New features include

  • Deal Board:  Quickly understand which deals are healthy and which require immediate attention.
  • Deal Warnings: Spot warning signs such as a lack of recent activity and close date in the past.  Planned warnings include no future calls scheduled and no decision-maker involved.
  • Account Page: Centralizes deal-related interactions across email, web conference, and phone to proactively identify risks and review conversations
  • Engagement Map: Ensures that a deal is multi-threaded and that reps are engaged with the right people in the right way.
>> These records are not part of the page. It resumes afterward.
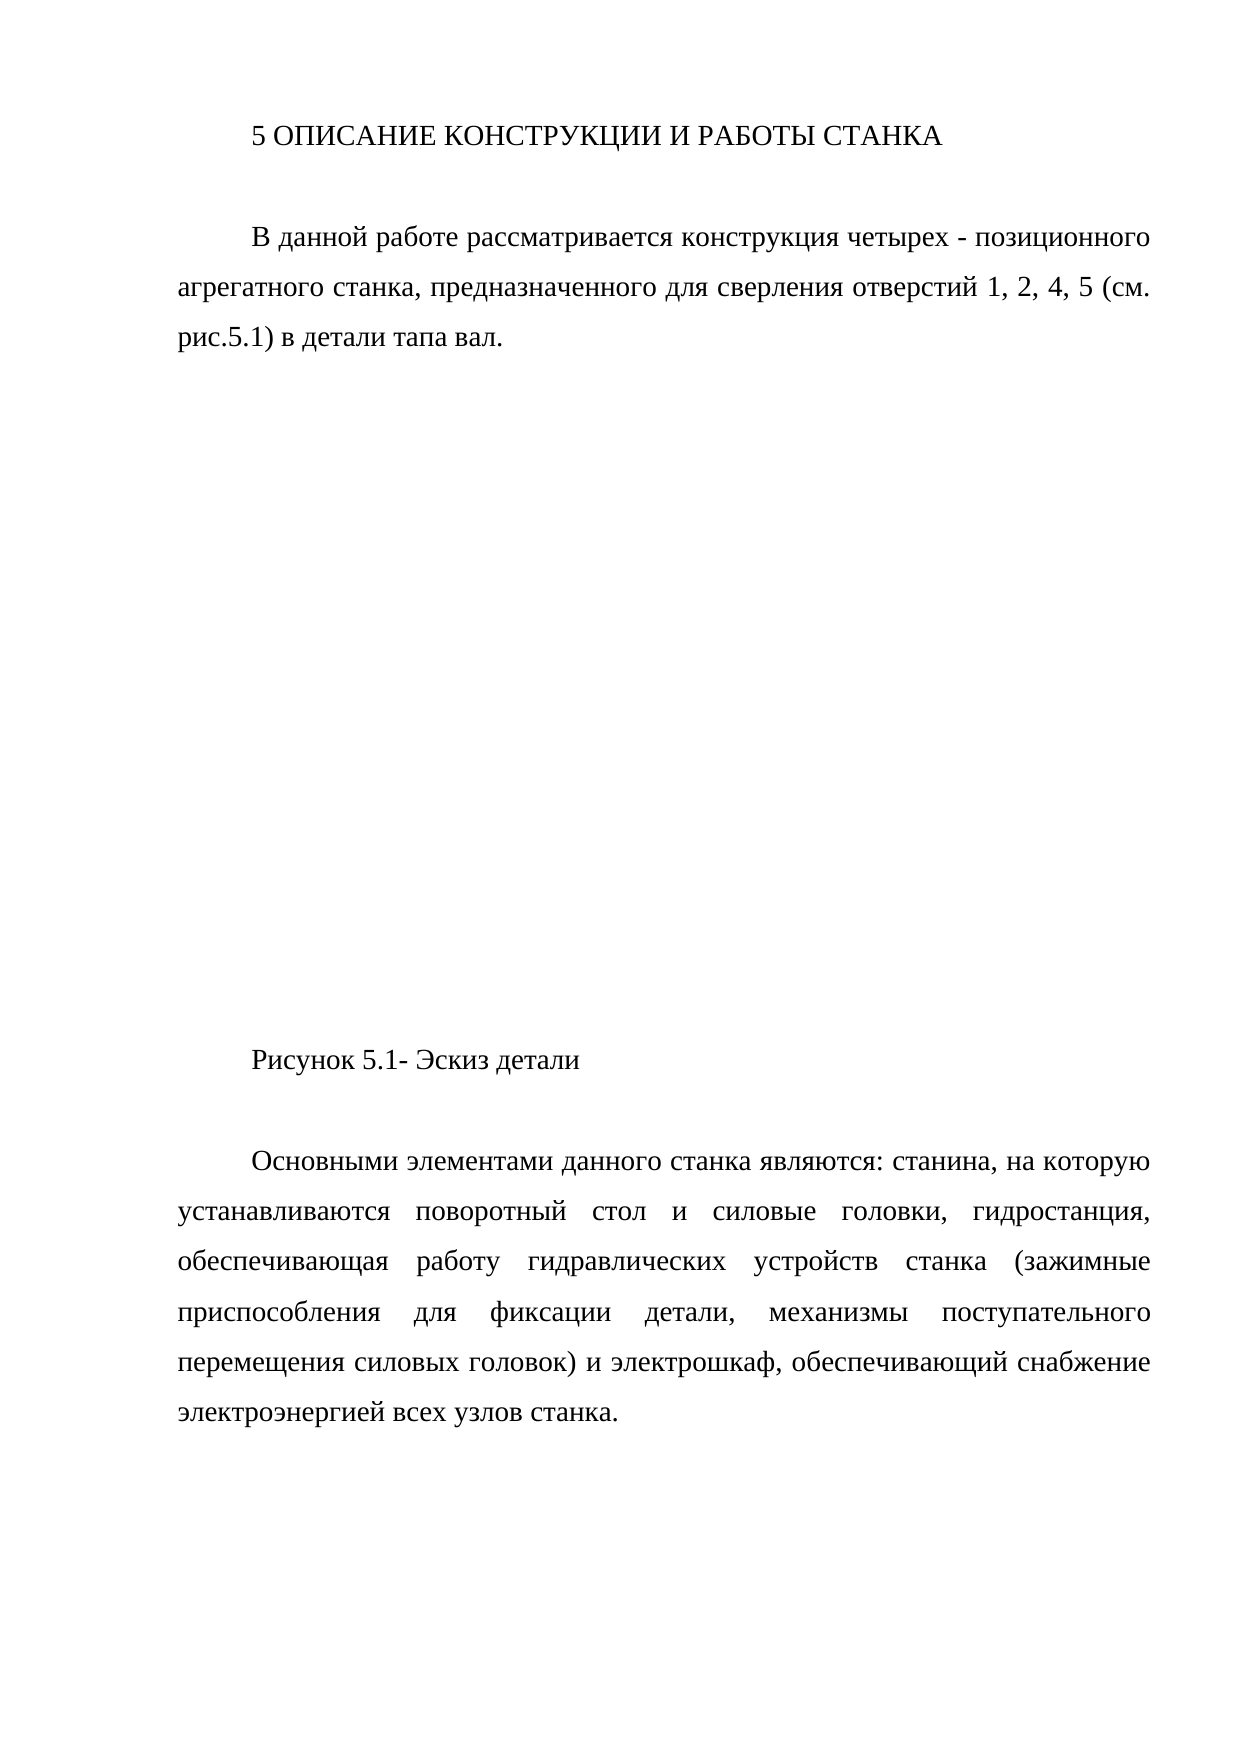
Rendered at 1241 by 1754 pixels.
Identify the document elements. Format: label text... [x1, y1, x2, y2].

text 5 Описание конструкции и работы станка [177, 118, 1152, 152]
text Рисунок 5.1- Эскиз детали [177, 1042, 1152, 1076]
text Основными элементами данного станка являются: станина, на которую устанавливаются поворотный стол и силовые головки, гидростанция, обеспечивающая работу гидравлических устройств станка (зажимные приспособления для фиксации детали, механизмы поступательного перемещения силовых головок) и электрошкаф, обеспечивающий снабжение электроэнергией всех узлов станка. [177, 1143, 1152, 1428]
text В данной работе рассматривается конструкция четырех - позиционного агрегатного станка, предназначенного для сверления отверстий 1, 2, 4, 5 (см. рис.5.1) в детали тапа вал. [177, 219, 1152, 353]
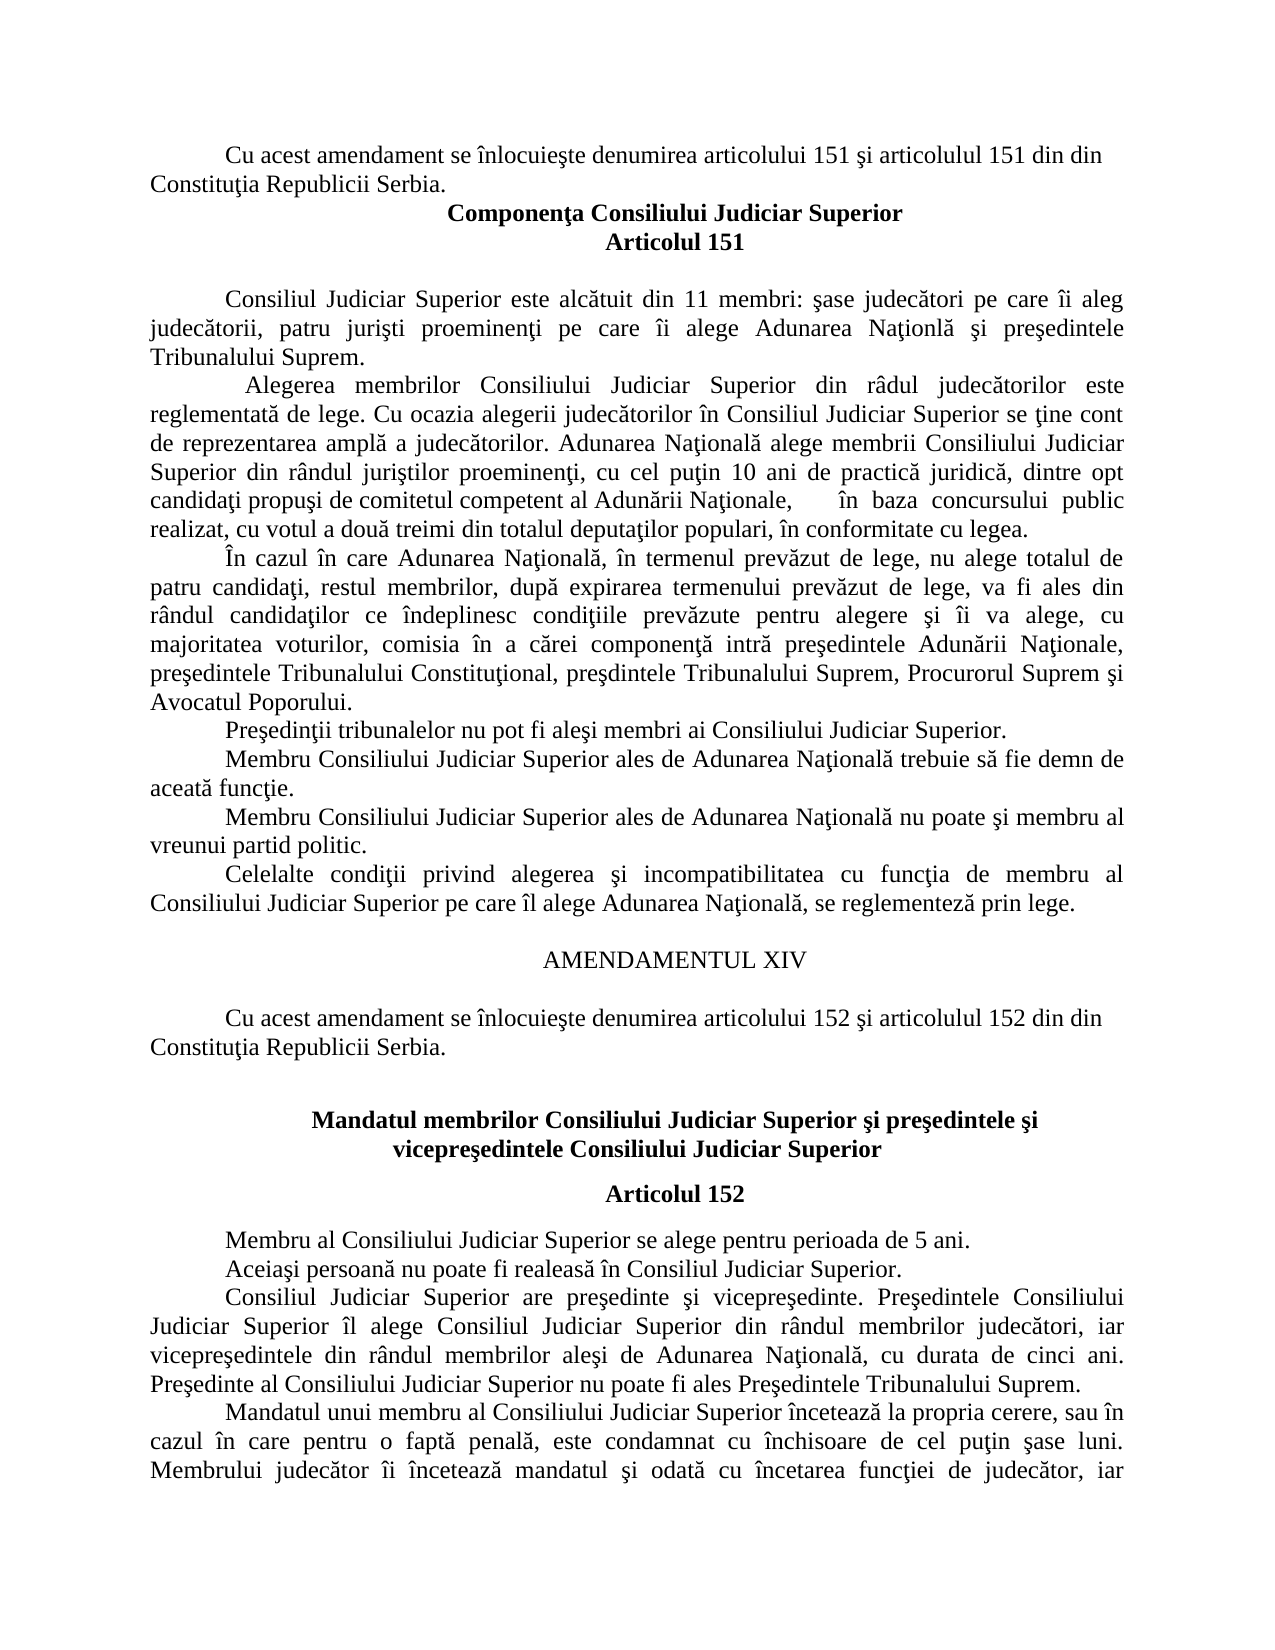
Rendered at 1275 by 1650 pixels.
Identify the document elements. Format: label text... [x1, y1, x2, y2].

text AMENDAMENTUL XIV [150, 946, 1125, 974]
text În cazul în care Adunarea Naţională, în termenul prevăzut de lege, nu alege totalul de patru candidaţi, restul membrilor, după expirarea termenului prevăzut de lege, va fi ales din rândul candidaţilor ce îndeplinesc condiţiile prevăzute pentru alegere şi îi va alege, cu majoritatea voturilor, comisia în a cărei componenţă intră preşedintele Adunării Naţionale, preşedintele Tribunalului Constituţional, preşdintele Tribunalului Suprem, Procurorul Suprem şi Avocatul Poporului. [150, 543, 1125, 716]
text Aceiaşi persoană nu poate fi realeasă în Consiliul Judiciar Superior. [150, 1254, 1125, 1282]
text Componenţa Consiliului Judiciar Superior [150, 198, 1125, 227]
text Articolul 151 [150, 227, 1125, 256]
text Celelalte condiţii privind alegerea şi incompatibilitatea cu funcţia de membru al Consiliului Judiciar Superior pe care îl alege Adunarea Naţională, se reglementeză prin lege. [150, 859, 1125, 917]
text Membru Consiliului Judiciar Superior ales de Adunarea Naţională trebuie să fie demn de aceată funcţie. [150, 744, 1125, 802]
text Membru al Consiliului Judiciar Superior se alege pentru perioada de 5 ani. [150, 1225, 1125, 1254]
text Cu acest amendament se înlocuieşte denumirea articolului 151 şi articolulul 151 din din Constituţia Republicii Serbia. [150, 141, 1125, 198]
text Preşedinţii tribunalelor nu pot fi aleşi membri ai Consiliului Judiciar Superior. [150, 716, 1125, 744]
text Membru Consiliului Judiciar Superior ales de Adunarea Naţională nu poate şi membru al vreunui partid politic. [150, 802, 1125, 859]
text Mandatul membrilor Consiliului Judiciar Superior şi preşedintele şi vicepreşedintele Consiliului Judiciar Superior [150, 1105, 1125, 1163]
text Articolul 152 [150, 1179, 1125, 1208]
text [150, 1397, 1125, 1484]
text Cu acest amendament se înlocuieşte denumirea articolului 152 şi articolulul 152 din din Constituţia Republicii Serbia. [150, 1003, 1125, 1061]
text Consiliul Judiciar Superior are preşedinte şi vicepreşedinte. Preşedintele Consiliului Judiciar Superior îl alege Consiliul Judiciar Superior din rândul membrilor judecători, iar vicepreşedintele din rândul membrilor aleşi de Adunarea Naţională, cu durata de cinci ani. Preşedinte al Consiliului Judiciar Superior nu poate fi ales Preşedintele Tribunalului Suprem. [150, 1282, 1125, 1397]
text Alegerea membrilor Consiliului Judiciar Superior din râdul judecătorilor este reglementată de lege. Cu ocazia alegerii judecătorilor în Consiliul Judiciar Superior se ţine cont de reprezentarea amplă a judecătorilor. Adunarea Naţională alege membrii Consiliului Judiciar Superior din rândul juriştilor proeminenţi, cu cel puţin 10 ani de practică juridică, dintre opt candidaţi propuşi de comitetul competent al Adunării Naţionale, în baza concursului public realizat, cu votul a două treimi din totalul deputaţilor populari, în conformitate cu legea. [150, 371, 1125, 543]
text Consiliul Judiciar Superior este alcătuit din 11 membri: şase judecători pe care îi aleg judecătorii, patru jurişti proeminenţi pe care îi alege Adunarea Naţionlă şi preşedintele Tribunalului Suprem. [150, 284, 1125, 371]
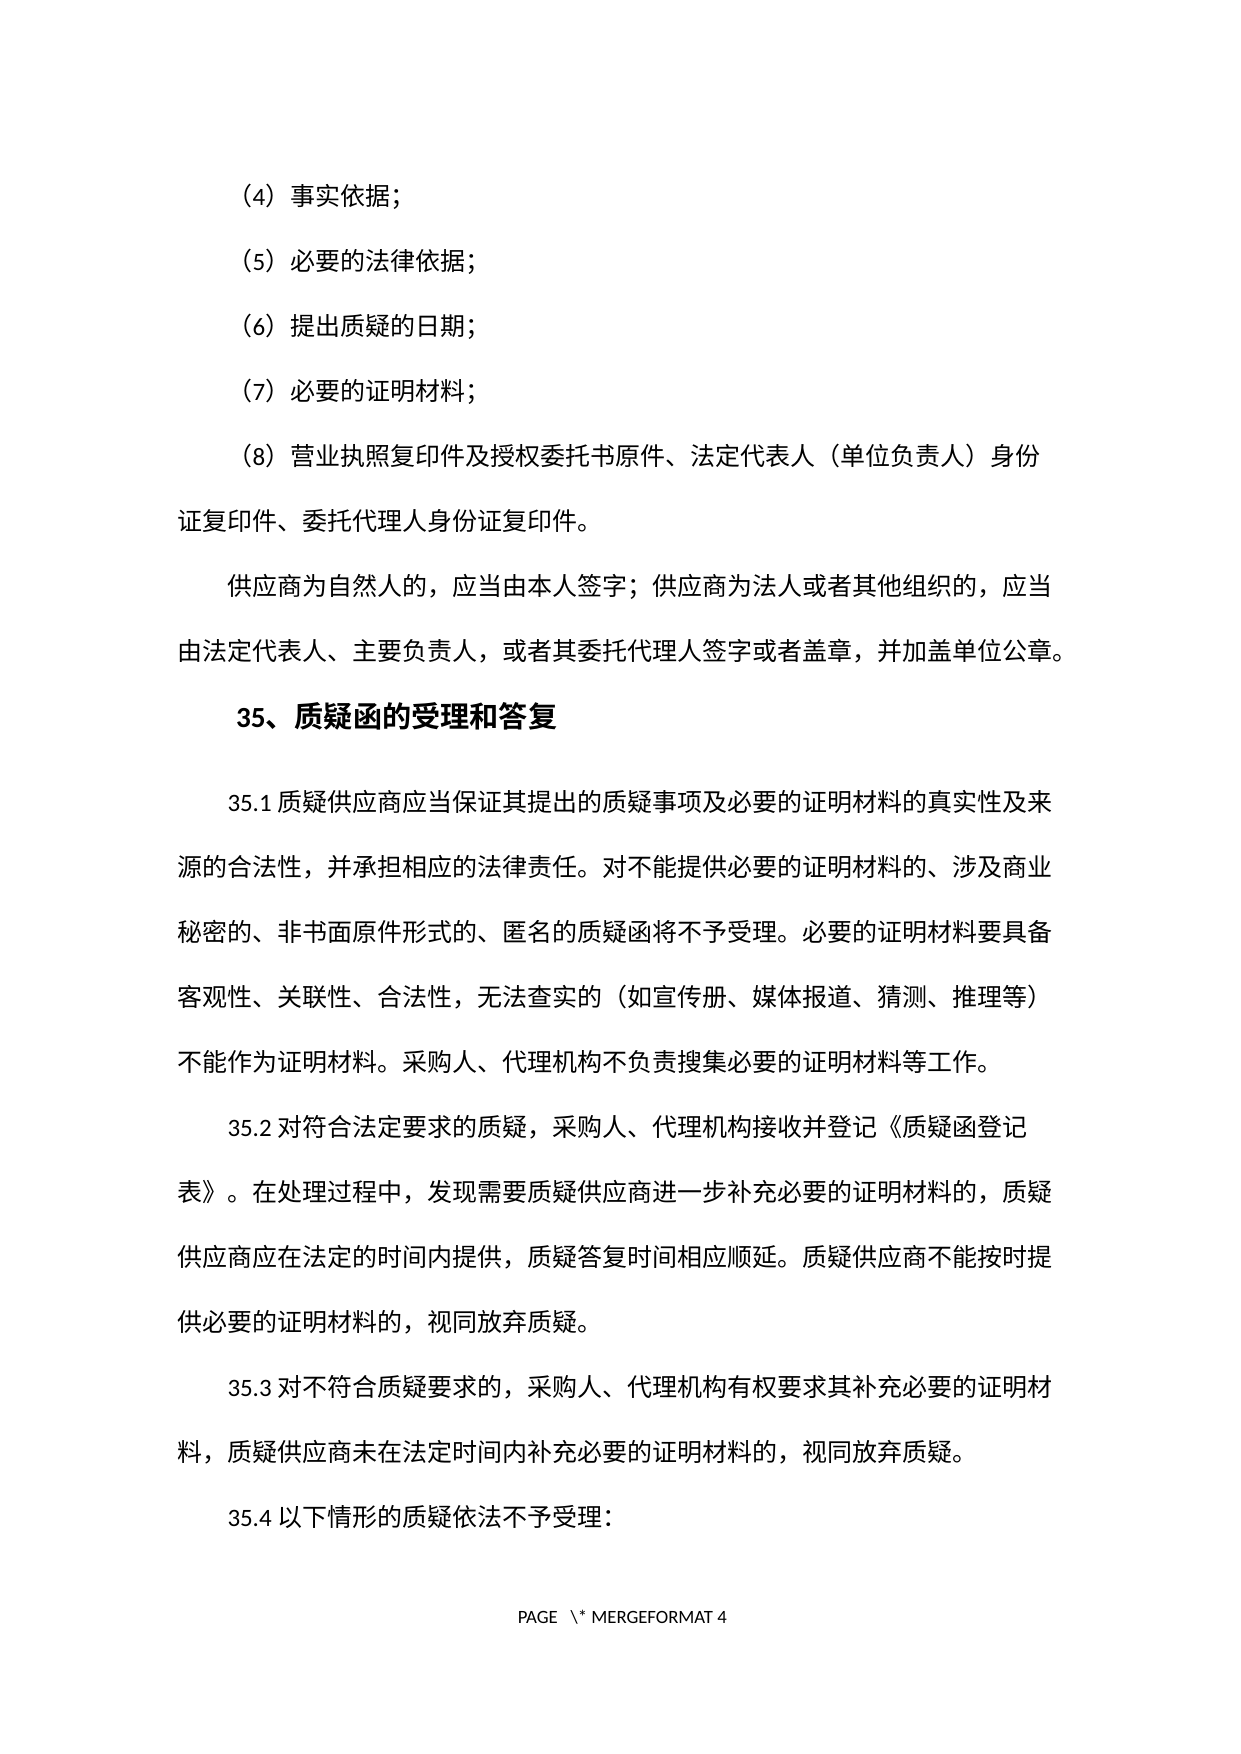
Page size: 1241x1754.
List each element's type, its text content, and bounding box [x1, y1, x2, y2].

text （8）营业执照复印件及授权委托书原件、法定代表人（单位负责人）身份证复印件、委托代理人身份证复印件。 [177, 422, 1063, 552]
text （4）事实依据； [177, 162, 1063, 227]
text （6）提出质疑的日期； [177, 292, 1063, 357]
text 35.1 质疑供应商应当保证其提出的质疑事项及必要的证明材料的真实性及来源的合法性，并承担相应的法律责任。对不能提供必要的证明材料的、涉及商业秘密的、非书面原件形式的、匿名的质疑函将不予受理。必要的证明材料要具备客观性、关联性、合法性，无法查实的（如宣传册、媒体报道、猜测、推理等）不能作为证明材料。采购人、代理机构不负责搜集必要的证明材料等工作。 [177, 768, 1063, 1093]
text 供应商为自然人的，应当由本人签字；供应商为法人或者其他组织的，应当由法定代表人、主要负责人，或者其委托代理人签字或者盖章，并加盖单位公章。 [177, 552, 1063, 682]
text 35.2 对符合法定要求的质疑，采购人、代理机构接收并登记《质疑函登记表》。在处理过程中，发现需要质疑供应商进一步补充必要的证明材料的，质疑供应商应在法定的时间内提供，质疑答复时间相应顺延。质疑供应商不能按时提供必要的证明材料的，视同放弃质疑。 [177, 1093, 1063, 1353]
text （5）必要的法律依据； [177, 227, 1063, 292]
subtitle 35、质疑函的受理和答复 [177, 682, 1063, 747]
text 35.4 以下情形的质疑依法不予受理： [177, 1483, 1063, 1548]
text （7）必要的证明材料； [177, 357, 1063, 422]
text 35.3 对不符合质疑要求的，采购人、代理机构有权要求其补充必要的证明材料，质疑供应商未在法定时间内补充必要的证明材料的，视同放弃质疑。 [177, 1353, 1063, 1483]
“Consider what can be done when you have every phone call, email, and customer interaction automatically captured and the ability to analyze those interactions.  It will allow organizations to get a sharper picture of prospect intent and where an account is in the sales process.”

TOPO Sales Analyst Dan Gottlieb

Pipeline Analytics and deal risk are an emerging category of sales analytics.  Firms such as Gong, Costello (recently acquired by SalesLoft), and Clari provide a single-pane view for identifying deal risk, assessing multi-threaded engagement, and conducting pipeline reviews.

Deal Intelligence is available to all current customers as part of their core offering.  Admins must turn on email sync from popular clients such as G Suite and Microsoft 365.  Sales Engagement partners include SalesLoft, Outreach, Groove, and Xant.

Deal Intelligence is view-only and does not support Opportunity record updating.  CRM sync is a planned feature.  

Gong supports a broad set of conferencing and dialing tools, including Zoom, UberConference, BlueJeans, WebEx, GoToMeeting, Join.Me, RingCentral, Dialpad, Amazon Connect, Google Meet, and Skype.

Gong does not publish any pricing and simply states that pricing is based upon “how many recorded reps you have,” not the number of listeners.